Snipers and Sharpshooters:
Optically-equipped bolt-action Mosin-Nagant rifles adequately served the Soviet Army through the end of WWII, particularly in the hands of celebrated Soviet snipers (many of whom were women) in the fighting around Leningrad and Stalingrad, but that rifle represented WWI technology, and Soviet war planners were anxious to inaugurate an autoloading sniper/sharpshooter system.
“Sniper versions” of Soviet SVTs, the creation of Russian design genius, Fedor Tokarev, were unsuccessful. The tilt-bolt system employed by the SVT is not inherently accurate enough to qualify. So, equipping this rifle with long-range optics represented an exercise in futility.

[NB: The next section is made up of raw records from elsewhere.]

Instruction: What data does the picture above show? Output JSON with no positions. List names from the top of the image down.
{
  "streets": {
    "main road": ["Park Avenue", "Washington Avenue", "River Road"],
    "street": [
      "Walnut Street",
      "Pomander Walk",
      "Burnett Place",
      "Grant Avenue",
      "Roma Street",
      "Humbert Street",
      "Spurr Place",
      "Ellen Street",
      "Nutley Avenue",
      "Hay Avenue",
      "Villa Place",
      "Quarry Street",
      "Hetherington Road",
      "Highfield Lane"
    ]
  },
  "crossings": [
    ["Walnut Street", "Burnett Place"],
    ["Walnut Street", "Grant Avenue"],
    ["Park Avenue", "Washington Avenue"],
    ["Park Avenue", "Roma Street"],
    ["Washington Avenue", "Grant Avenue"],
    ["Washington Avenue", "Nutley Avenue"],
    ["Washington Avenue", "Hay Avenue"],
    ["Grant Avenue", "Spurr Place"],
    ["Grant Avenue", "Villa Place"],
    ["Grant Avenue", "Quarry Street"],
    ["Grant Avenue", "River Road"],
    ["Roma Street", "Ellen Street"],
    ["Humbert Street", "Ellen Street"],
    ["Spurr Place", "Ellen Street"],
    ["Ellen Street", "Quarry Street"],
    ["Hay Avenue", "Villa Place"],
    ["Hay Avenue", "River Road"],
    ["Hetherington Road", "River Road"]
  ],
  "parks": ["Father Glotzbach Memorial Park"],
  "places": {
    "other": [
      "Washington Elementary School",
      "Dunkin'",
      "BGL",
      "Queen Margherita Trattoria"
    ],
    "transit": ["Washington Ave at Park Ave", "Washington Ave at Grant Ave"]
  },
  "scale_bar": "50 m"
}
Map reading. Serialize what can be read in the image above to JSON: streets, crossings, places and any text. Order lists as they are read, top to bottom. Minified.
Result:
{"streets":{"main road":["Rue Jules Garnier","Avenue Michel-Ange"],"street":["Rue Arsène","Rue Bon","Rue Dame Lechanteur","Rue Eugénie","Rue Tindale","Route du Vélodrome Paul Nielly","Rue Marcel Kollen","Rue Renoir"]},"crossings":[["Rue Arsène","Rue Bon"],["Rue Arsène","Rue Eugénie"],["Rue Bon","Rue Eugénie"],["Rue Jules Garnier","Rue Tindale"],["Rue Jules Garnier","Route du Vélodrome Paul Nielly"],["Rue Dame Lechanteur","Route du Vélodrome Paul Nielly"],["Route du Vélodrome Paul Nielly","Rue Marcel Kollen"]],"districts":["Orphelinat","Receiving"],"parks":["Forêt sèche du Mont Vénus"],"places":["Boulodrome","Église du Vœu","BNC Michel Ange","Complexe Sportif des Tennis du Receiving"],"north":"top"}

That same inadequacy was shared by the FAL, STG44, and a number of otherwise excellent infantry rifles.
In 1958, another Russian design genius, Yevgeny Dragunov, designed an acceptable autoloading sharpshooter’s rifle (chambered for 7.62x54R) that was reasonably light, yet would hold 2moa under field conditions. It was officially adopted by the Soviets in 1963.
Dragunov users were expected to hit reliably out to 800m. Standard optic was 4x.
In the opinion of most, the Dragunov was never a “Sniper Rifle,” but as a “Designated Marksman’s Rifle,” it was, and is, unequaled!
There are outward similarities between the Dragunov and the Kalashnikov, but the Dragunov is a substantially different system (short-stroke, adjustable gas system with rotating-bolt). There is no parts interchangeability between the two systems.
The Dragunov’s bolt has three locking lugs (Kalashnikov has two), for enhanced repeatability.
A few Dragnuovs (“Tiger” version) have been exported as hunting rifles.
The Romanian PSL looks similar to the Dragunov, but it is actually just a scaled-up Kalashnikov, also chambered in 7.62x54R.
The Soviets were loath to make Dragunov technology available to Romania, owing to Romania’s reluctance to support the USSR’s invasion of Czechoslovakia (now the Czech Republic) in August of 1968.
Still, the PSL enjoys a very good reputation for accuracy and durability.
The Soviets did make Dragunov technology available to the Chinese, and the Chinese continue to manufacture their own version.
In our modern era, the Dragunov may be considered “old technology,” but it continues to faithfully serve, and few other “Designated Marksman’s Rifles” can match it, even today!